(Data shown Opens)

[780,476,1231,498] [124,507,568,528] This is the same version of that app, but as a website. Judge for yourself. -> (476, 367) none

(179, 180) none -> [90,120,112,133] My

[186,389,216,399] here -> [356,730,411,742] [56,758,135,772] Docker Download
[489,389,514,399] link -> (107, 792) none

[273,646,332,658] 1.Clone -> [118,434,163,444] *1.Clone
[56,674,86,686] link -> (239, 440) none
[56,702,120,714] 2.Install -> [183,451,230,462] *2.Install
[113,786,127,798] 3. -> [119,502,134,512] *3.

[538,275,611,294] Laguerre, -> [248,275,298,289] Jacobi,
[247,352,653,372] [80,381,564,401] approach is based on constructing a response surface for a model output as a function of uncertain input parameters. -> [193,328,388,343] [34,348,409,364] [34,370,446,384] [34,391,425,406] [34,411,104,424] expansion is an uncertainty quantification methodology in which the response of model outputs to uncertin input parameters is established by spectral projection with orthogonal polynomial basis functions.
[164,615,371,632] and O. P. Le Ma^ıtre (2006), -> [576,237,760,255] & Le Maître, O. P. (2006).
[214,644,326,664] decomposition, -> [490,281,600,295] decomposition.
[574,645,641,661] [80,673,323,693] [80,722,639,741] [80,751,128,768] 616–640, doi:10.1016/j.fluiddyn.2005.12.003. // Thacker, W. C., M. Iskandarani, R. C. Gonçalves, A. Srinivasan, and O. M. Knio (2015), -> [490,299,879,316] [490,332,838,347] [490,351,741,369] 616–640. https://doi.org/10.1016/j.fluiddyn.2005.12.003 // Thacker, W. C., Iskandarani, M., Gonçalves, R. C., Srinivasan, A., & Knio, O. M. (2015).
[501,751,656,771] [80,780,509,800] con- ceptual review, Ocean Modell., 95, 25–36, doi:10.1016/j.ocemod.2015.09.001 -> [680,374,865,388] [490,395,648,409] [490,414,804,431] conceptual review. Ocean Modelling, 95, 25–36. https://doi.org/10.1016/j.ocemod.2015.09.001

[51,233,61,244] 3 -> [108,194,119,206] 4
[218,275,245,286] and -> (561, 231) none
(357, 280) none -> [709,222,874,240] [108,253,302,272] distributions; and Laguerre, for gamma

(Data shown Closes)

→ Task item
Answer by repeating every line of the listing exactly.

→ Task solution
[780,476,1231,498] [124,507,568,528] This is the same version of that app, but as a website. Judge for yourself. -> (476, 367) none

(179, 180) none -> [90,120,112,133] My

[186,389,216,399] here -> [356,730,411,742] [56,758,135,772] Docker Download
[489,389,514,399] link -> (107, 792) none

[273,646,332,658] 1.Clone -> [118,434,163,444] *1.Clone
[56,674,86,686] link -> (239, 440) none
[56,702,120,714] 2.Install -> [183,451,230,462] *2.Install
[113,786,127,798] 3. -> [119,502,134,512] *3.

[538,275,611,294] Laguerre, -> [248,275,298,289] Jacobi,
[247,352,653,372] [80,381,564,401] approach is based on constructing a response surface for a model output as a function of uncertain input parameters. -> [193,328,388,343] [34,348,409,364] [34,370,446,384] [34,391,425,406] [34,411,104,424] expansion is an uncertainty quantification methodology in which the response of model outputs to uncertin input parameters is established by spectral projection with orthogonal polynomial basis functions.
[164,615,371,632] and O. P. Le Ma^ıtre (2006), -> [576,237,760,255] & Le Maître, O. P. (2006).
[214,644,326,664] decomposition, -> [490,281,600,295] decomposition.
[574,645,641,661] [80,673,323,693] [80,722,639,741] [80,751,128,768] 616–640, doi:10.1016/j.fluiddyn.2005.12.003. // Thacker, W. C., M. Iskandarani, R. C. Gonçalves, A. Srinivasan, and O. M. Knio (2015), -> [490,299,879,316] [490,332,838,347] [490,351,741,369] 616–640. https://doi.org/10.1016/j.fluiddyn.2005.12.003 // Thacker, W. C., Iskandarani, M., Gonçalves, R. C., Srinivasan, A., & Knio, O. M. (2015).
[501,751,656,771] [80,780,509,800] con- ceptual review, Ocean Modell., 95, 25–36, doi:10.1016/j.ocemod.2015.09.001 -> [680,374,865,388] [490,395,648,409] [490,414,804,431] conceptual review. Ocean Modelling, 95, 25–36. https://doi.org/10.1016/j.ocemod.2015.09.001

[51,233,61,244] 3 -> [108,194,119,206] 4
[218,275,245,286] and -> (561, 231) none
(357, 280) none -> [709,222,874,240] [108,253,302,272] distributions; and Laguerre, for gamma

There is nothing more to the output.